Look through the entries below. Report each line that has the word "yang" in it.

+++ Given information

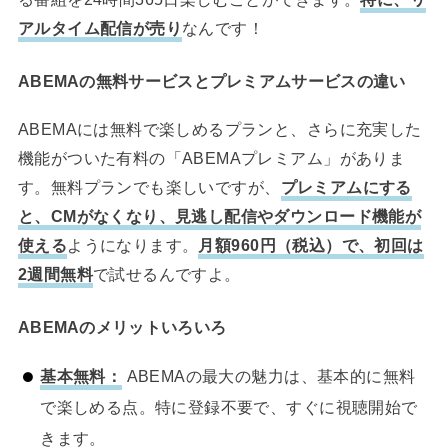
アルタイム配信が売り
なんです！
ABEMAの無料サービスとプレミアムサービスの違い
ABEMAには無料で楽しめるプランと、さらに充実した
機能がついた有料の「ABEMAプレミアム」がありま
す。無料プランでも楽しいですが、
プレミアムにする
と、CMがなくなり、見逃し配信やダウンロード機能が
使える
ようになります。
月額960円（税込）で、初回は
2週間無料
で試せるんですよ。
ABEMAのメリットいろいろ
基本無料：
ABEMAの最大の魅力は、基本的に無料
で楽しめる点。特に登録不要で、すぐに視聴開始で
きます。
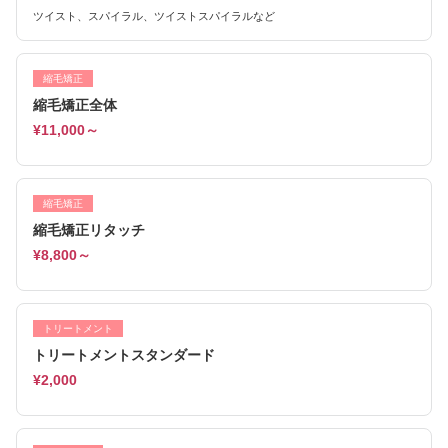
ツイスト、スパイラル、ツイストスパイラルなど
縮毛矯正
縮毛矯正全体
¥11,000～
縮毛矯正
縮毛矯正リタッチ
¥8,800～
トリートメント
トリートメントスタンダード
¥2,000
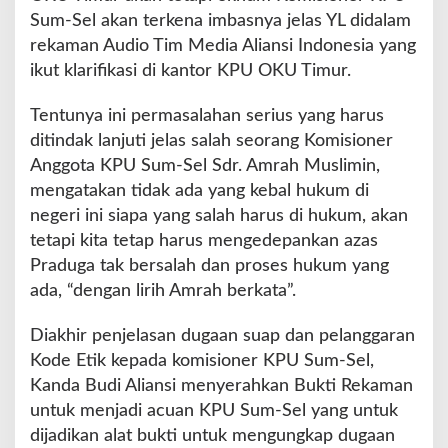
Sum-Sel akan terkena imbasnya jelas YL didalam
rekaman Audio Tim Media Aliansi Indonesia yang
ikut klarifikasi di kantor KPU OKU Timur.
Tentunya ini permasalahan serius yang harus
ditindak lanjuti jelas salah seorang Komisioner
Anggota KPU Sum-Sel Sdr. Amrah Muslimin,
mengatakan tidak ada yang kebal hukum di
negeri ini siapa yang salah harus di hukum, akan
tetapi kita tetap harus mengedepankan azas
Praduga tak bersalah dan proses hukum yang
ada, “dengan lirih Amrah berkata”.
Diakhir penjelasan dugaan suap dan pelanggaran
Kode Etik kepada komisioner KPU Sum-Sel,
Kanda Budi Aliansi menyerahkan Bukti Rekaman
untuk menjadi acuan KPU Sum-Sel yang untuk
dijadikan alat bukti untuk mengungkap dugaan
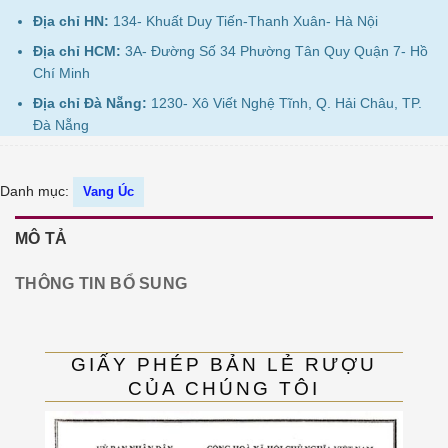
Địa chỉ HN:
134- Khuất Duy Tiến-Thanh Xuân- Hà Nội
Địa chỉ HCM:
3A- Đường Số 34 Phường Tân Quy Quận 7- Hồ
Chí Minh
Địa chỉ Đà Nẵng:
1230- Xô Viết Nghệ Tĩnh, Q. Hải Châu, TP.
Đà Nẵng
Danh mục:
Vang Úc
MÔ TẢ
THÔNG TIN BỔ SUNG
GIẤY PHÉP BẢN LẺ RƯỢU
CỦA CHÚNG TÔI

++++++

### [Exercise answer]
rekaman Audio Tim Media Aliansi Indonesia yang
Tentunya ini permasalahan serius yang harus
mengatakan tidak ada yang kebal hukum di
negeri ini siapa yang salah harus di hukum, akan
Praduga tak bersalah dan proses hukum yang
untuk menjadi acuan KPU Sum-Sel yang untuk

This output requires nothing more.